Kleefeldt legt Traineramt zum Saisonende nieder

Fußball: Bezirksliga 9

Die Nachricht kommt überraschend: Nach nur zwei Jahren wird Ingo Kleefeldt (45) sein Traineramt beim Fußball-Bezirksligisten Rot-Weiß Barop am Ende dieser Saison niederlegen. Udo Stark sprach mit dem Übungsleiter, der allerdings gerne in einer anderen Funktion am Parkhaus weitermachen würde.

von Udo Stark

DORTMUND

, 22.02.2017, 09:30 Uhr / Lesedauer: 1 min
Kleefeldt legt Traineramt zum Saisonende nieder

Bilder des Bezirksliga-Derbys zwischen dem TuS Eichlinghofen und RW Barop.

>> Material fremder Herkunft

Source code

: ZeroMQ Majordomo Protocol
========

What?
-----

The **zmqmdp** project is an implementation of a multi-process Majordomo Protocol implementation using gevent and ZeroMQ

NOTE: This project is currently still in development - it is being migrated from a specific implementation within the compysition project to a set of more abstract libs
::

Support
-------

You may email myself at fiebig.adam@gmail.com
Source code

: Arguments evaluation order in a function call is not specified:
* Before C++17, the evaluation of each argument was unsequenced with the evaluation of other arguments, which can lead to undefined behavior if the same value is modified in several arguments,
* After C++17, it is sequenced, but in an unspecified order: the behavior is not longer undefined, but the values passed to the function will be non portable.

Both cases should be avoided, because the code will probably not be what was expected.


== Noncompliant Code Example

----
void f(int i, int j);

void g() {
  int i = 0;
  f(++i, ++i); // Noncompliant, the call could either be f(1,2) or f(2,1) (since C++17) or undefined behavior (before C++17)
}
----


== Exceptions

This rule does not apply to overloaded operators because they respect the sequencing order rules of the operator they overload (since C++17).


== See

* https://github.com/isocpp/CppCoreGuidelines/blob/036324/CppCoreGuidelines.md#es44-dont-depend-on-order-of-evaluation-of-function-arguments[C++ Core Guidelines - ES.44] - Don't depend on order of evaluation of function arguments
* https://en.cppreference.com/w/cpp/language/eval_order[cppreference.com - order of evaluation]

Was hat Sie dazu bewogen, sich zunächst einmal vom Job des Trainers zu verabschieden? Grundsätzlich ist es so, dass ich sehr gerne in Barop arbeite. Aber ich habe in dieser Zeit so viele spannende Leute kennen gelernt und auch abseits meiner Trainertätigkeit neue interessante Ideen entwickelt, dass ich gesagt habe: Jetzt versuchst du es mal auf einer anderen Schiene.

Gibt’s schon konkrete Pläne? Ich denke da an eine Position in der Sportlichen Leitung oder im Vorstand. Wie die Zusammenarbeit konkret aussehen wird und ob wir tatsächlich zueinander finden, müssen die Gespräche zeigen, die wir jetzt intensivieren werden.  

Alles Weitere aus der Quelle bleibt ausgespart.